In terms of my career preparation, I gained valuable practical experience and intercultural communication skills through our daily interviews and interactions with people. In particular, I had to learn how to engage with government officials and inquire about how decisions are made in the context of the Chinese system, while being sensitive to the cultural and political issues involved. I have already written about my experience in China for our Honors & Scholars publication. By the end of January, I plan to complete a short documentary that highlights the results of my research. But I will continue to work with the team on the construction of our project database, which will be finished in early spring. Formal presentations of our research will be made to our campus community and at the ASIANetwork conference in 2017.
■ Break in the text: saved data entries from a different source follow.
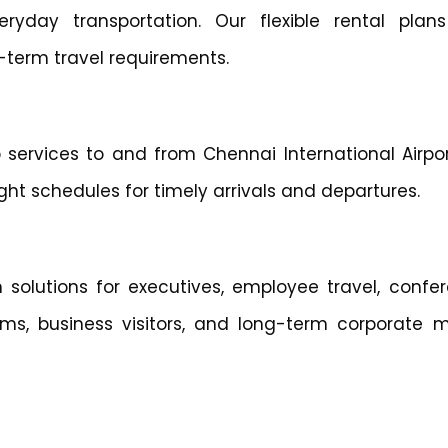
eryday transportation. Our flexible rental plans
-term travel requirements.
 services to and from Chennai International Airpor
ht schedules for timely arrivals and departures.
 solutions for executives, employee travel, confer
ams, business visitors, and long-term corporate mo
Although Wutai Shan and Yungang Grottoes are both inscribed as UNESCO world heritage, there are distinctive features that set them apart. Mt. Wutai is a living pilgrimage site, with major temples and a monastic community. Yungang Grottoes is also an ancient Buddhist sacred site, but it is classified as a Cultural Landscape with tangible assets of hundreds of caves and tens of thousands of wall carvings and statues. Throughout our field study, we collaborated with government officials and academic researchers, who gave us ample assistance. The government gave us special access to the sites, and faculty from various departments at Taiyuan University gave us presentations of their research on the history and preservation of Chinese relics.
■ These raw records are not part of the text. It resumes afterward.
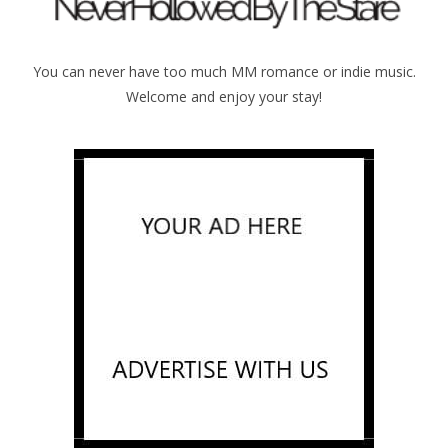
You can never have too much MM romance or indie music.
Welcome and enjoy your stay!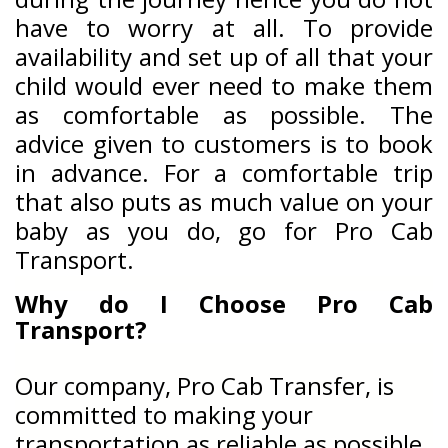
have to worry at all. To provide
availability and set up of all that your
child would ever need to make them
as comfortable as possible. The
advice given to customers is to book
in advance. For a comfortable trip
that also puts as much value on your
baby as you do, go for Pro Cab
Transport.
Why do I Choose Pro Cab
Transport?
Our company, Pro Cab Transfer, is
committed to making your
transportation as reliable as possible.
My main focus was to learn how school-age children are educated about the environmental issues affecting the preservation of these cultural heritage sites. Preliminary research indicated that current efforts to educate the general public are confined to materials that are mainly historical in nature or created specifically for tourism. They do not touch on the environmental issues or details of the preservation work. My research in China confirmed this. Although many student groups make field trips to the sites throughout the year, the educational materials and tours do not really address the environmental issues. Perhaps this is so because of the political implications. Nor is there any formal community outreach or partnership with local K-12 schools for either site at the present time, even though education is an essential part of heritage preservation, and key to protecting the future of these cultural treasures.
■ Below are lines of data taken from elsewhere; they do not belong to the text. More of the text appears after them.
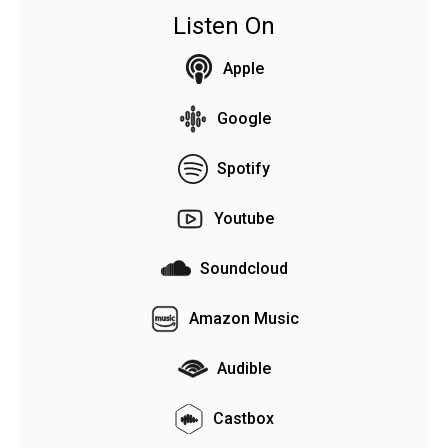
Listen On
Apple
Google
Spotify
Youtube
Soundcloud
Amazon Music
Audible
Castbox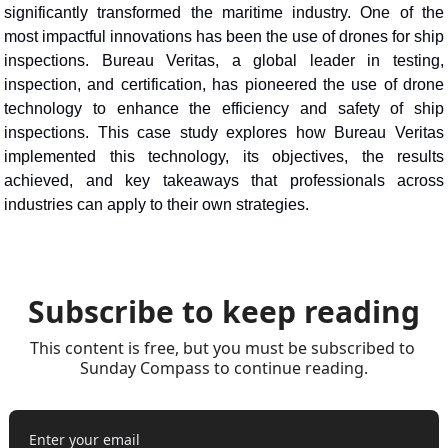
significantly transformed the maritime industry. One of the 
most impactful innovations has been the use of drones for ship 
inspections. Bureau Veritas, a global leader in testing, 
inspection, and certification, has pioneered the use of drone 
technology to enhance the efficiency and safety of ship 
inspections. This case study explores how Bureau Veritas 
implemented this technology, its objectives, the results 
achieved, and key takeaways that professionals across 
industries can apply to their own strategies.
Subscribe to keep reading
This content is free, but you must be subscribed to 
Sunday Compass to continue reading.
During the trip, I collaborated with team members to collect information that will be used to educate the general public about the challenges involved in preserving fragile cultural relics. As a future secondary education teacher, I am focusing right now on creating instructional materials that are suitable for a younger audience.
The opportunity to participate in this project has definitely helped me gain valuable practical experience in formulating and designing the sort of instructional materials I will use in my career as an educator in earth and environmental science.